Not so necessary..but if you want to use then go for some natural toner..i use a mixture of rose water and witch hazel as a toner for my face..its better than those chemical based toners


----------



## reesesilverstar (Aug 25, 2009)

Wow... I thought of it, but never thought to ask. Thanks!


----------



## magosienne (Aug 25, 2009)

Face : cleanser, scrub/mask, toner, serum, moisturizer, sunscreen.

Body : cleanser, moisturizer, sunscreen.

The cleanser, if it's a gentle/neutral soap for example, can be used for your face and body. However, if your skin have problems like acne, oiliness or is sensitive, best go for a face cleanser targeted for that particular problem.

There is nothing particularly wrong in using a body cream on your face (like nivea cream), but body creams are usually thicker so they probably wouldn't be the most appropriate for the face.

To exfoliate, i use baking soda for my face, and cane sugar for my body (baking soda +face cleanser, sugar+olive/coconut oil).
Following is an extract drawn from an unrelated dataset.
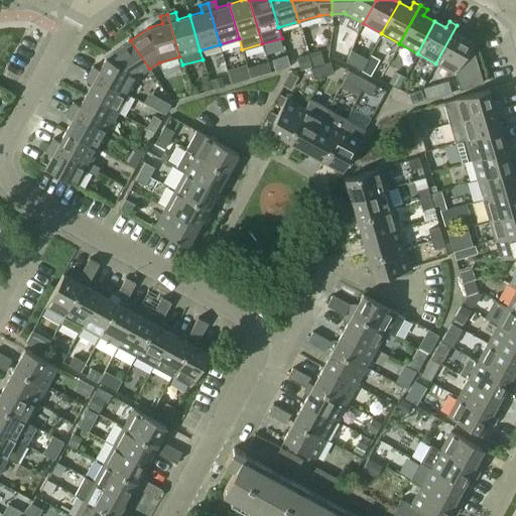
[(457,25),(435,63),(455,74),(459,90),(483,83),(471,43),(472,41),(460,35),(463,29),(457,25)]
I don't advise you to use sugar for your face, as it might be too harsh.


----------



## iVuDang (Aug 26, 2009)




----------



## margalicious (Oct 21, 2009)

Oh! I never thought that body also needs toner. Maybe that's why my skin is dry. You guys have a useful tip. By the way, what toner do you use?


----------



## iVuDang (Jan 29, 2011)

a


----------



## Dragonfly (Jan 29, 2011)

If someone were to have oily skin or acne on their back/chest, then a toner might help.

Otherwise, I don't think a body toner is necessary.


----------